If you haven't seen this video yet, you should. Jane Hamsher's put it up at FDL, Dave Johnson's got it up at Our Future, and I've shown it on The Huffington Post. Alan Simpson of Wyoming sounds a lot more like Bart Simpson of Springfield in it - except without the humor. It's worth watching for sheer outrageousness, but remember: Simpson's one of two chairs of a bipartisan commission created by President Obama to study the Federal deficit.
His co-chair, the Democratic "counterweight" to Simpson's radical hostility toward the social safety net, is Erskine Bowles. Bowles was finalizing a deal with New Gingrich to cut Social Security when the Monica Lewinsky scandal derailed their agreement.
Here's what Simpson's comments reveal, besides an irascible personality: That he wants to create a sense of crisis around Social Security, that raiding Social Security to pay for other government expenditures is perfectly fine with him ... even though he's supposedly a "small government" conservative, that he's entered an Orwellian world where cutting Social Security isn't really "cutting" it, and that he'll use absurd rhetorical games to defend his position.
As you watch it, you'll see that Alex Lawson, Simpson's questioner, is well-informed, unfailingly polite, and a nice guy. Simpson, on the other hand, is raving like your drunken right-wing uncle at a Thanksgiving dinner gone wrong. What's he really saying here?
SIMPSON (regarding Social Security): It'll go broke in 2037.
LAWSON: What do you mean by 'broke'? Do you mean the surplus will go out and then it will only be able to pay 75% of its benefits?
SIMPSON: Just listen to me instead of babbling ...
Simpson then goes on to affirm Lawson's statement (without apology, of course.) But he resumes the fearmongering a minute later:
SIMPSON: ... There is not enough in the system by the month ... to pay out what comes in. In other words there is more going out than coming in. That happened 3 or 4 weeks ago.
LAWSON: ... Social Security is separate, though, from the general budget, right? It's totally in the green.
SIMPSON: But it wasn't. Just four weeks ago, there wasn't as much coming in as going out.
LAWSON: Except you're not calculating the interest paid on the bonds, because, if you do include that, it's still in the green this year.
SIMPSON: Well you can go through all the sophistry of babbling that you want to.
LAWSON: It's not sophistry. It's just what the SSA says. So I'm just going on the numbers.
Alex is absolutely right, and Simpson's the one engaging in sophistry - if by "sophistry" you mean, to use Simpson's word, "bulls**t." And it's fascinating to watch Simpson suddenly defend big government expenditures, even when (make that only when) people's own insurance payments - money they've paid to cover their retirement is borrowed and then left unpaid:
LAWSON: ... (W)hat about the $180 billion in surplus that (Social Security) brings in every year?

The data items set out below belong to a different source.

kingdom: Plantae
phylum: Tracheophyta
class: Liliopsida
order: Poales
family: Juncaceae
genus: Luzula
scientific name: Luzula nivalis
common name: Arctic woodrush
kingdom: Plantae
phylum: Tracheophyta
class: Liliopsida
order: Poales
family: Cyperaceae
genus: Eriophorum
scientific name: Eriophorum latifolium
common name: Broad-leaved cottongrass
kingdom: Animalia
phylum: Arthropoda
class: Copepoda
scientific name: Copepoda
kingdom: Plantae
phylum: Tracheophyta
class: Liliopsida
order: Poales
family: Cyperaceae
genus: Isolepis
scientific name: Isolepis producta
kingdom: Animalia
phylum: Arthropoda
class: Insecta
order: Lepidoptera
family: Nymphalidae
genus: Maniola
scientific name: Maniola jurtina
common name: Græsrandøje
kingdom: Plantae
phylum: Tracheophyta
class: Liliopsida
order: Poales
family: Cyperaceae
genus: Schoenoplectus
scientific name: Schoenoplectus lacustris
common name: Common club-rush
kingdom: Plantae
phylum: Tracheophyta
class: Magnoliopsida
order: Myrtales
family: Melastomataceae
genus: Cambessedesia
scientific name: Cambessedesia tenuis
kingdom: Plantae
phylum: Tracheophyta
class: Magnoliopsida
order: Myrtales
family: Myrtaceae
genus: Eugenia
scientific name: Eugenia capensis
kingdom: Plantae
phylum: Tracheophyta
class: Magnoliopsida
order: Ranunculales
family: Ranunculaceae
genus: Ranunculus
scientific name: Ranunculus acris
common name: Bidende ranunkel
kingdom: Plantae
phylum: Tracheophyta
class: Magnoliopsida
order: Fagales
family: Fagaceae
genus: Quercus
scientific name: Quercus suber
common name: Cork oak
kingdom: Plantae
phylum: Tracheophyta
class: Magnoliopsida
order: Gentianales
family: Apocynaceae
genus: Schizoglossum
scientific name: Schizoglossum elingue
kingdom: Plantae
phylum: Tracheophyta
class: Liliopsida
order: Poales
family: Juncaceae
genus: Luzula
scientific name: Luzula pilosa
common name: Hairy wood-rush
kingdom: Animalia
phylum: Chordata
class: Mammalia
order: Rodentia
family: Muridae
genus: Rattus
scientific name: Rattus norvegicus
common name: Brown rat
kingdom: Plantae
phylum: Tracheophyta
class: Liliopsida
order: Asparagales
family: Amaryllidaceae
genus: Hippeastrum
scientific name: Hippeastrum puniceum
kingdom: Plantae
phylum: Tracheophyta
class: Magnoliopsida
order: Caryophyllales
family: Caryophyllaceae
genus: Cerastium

SIMPSON: There is no surplus in there. It's a bunch of IOUs.
LAWSON: That's what I wanted to actually get at.
SIMPSON: Listen. Listen. It's 2.5 trillion bucks in IOUs which have been used to build the interstate highway system and all of the things people have enjoyed since it has been setup.
LAWSON: Two wars, tax cuts for the wealthy.
SIMPSON: Whatever, whatever. You pick your crap and I'll pick the real stuff. It has to do with the highway system, it was to run America. And those are IOUs in there. And now there is not enough coming in every month ...
Simpson asserts that Social Security wasn't originally intended to pay for people so far into retirement because life expectancy was low in 1935, when SSI was created. That's true ... but the program's been modified since then to adjust for increased life expectancy. That leads to this whopper:
LAWSON: ---(I)t's my understanding from actually looking at the 1983 commission (which revamped Social Security), they actually started prefunding the retirement of the baby boom by building up that huge surplus.
SIMPSON: They never knew there was a baby boom in '83.
Really? They didn't there was a baby boom ... in 1983?? They didn't know how many babies had been born in the years 1948-1964? Here's the real reason Alan Simpson says outrageously false things like that:
Here's the bottom line. Simpson doesn't want to force the government to pay those bonds back, because it will probably require new taxes to pay for them. The Commission's likely to recommend some new taxes, but the Simpson crowd wants those increases to be a small as possible. Here's an example of that ideology in action:
LAWSON: The government doesn't actually own the bonds, it's the government owing...
SIMPSON: Let me say things in a way so your fans will understand this, so you can go and be a hero. There is not enough in the system ... So, what do they do? They go to that trust fund and say, 'We need the IOUs out of it.' And they say, 'You can have them, but you have to pay for them' ...
Paying for them ... which means more taxes ... is exactly what Simpson and his comrades don't want.
There's more - you can read the entire transcript at Jane's place or read a longer version of this post here. But you get the idea. Alan Simpson isn't just a cranky old man ... he's a cranky old man gunning for the financial security of older Americans.
And we're all going to be older Americans, if we're lucky enough to live that long.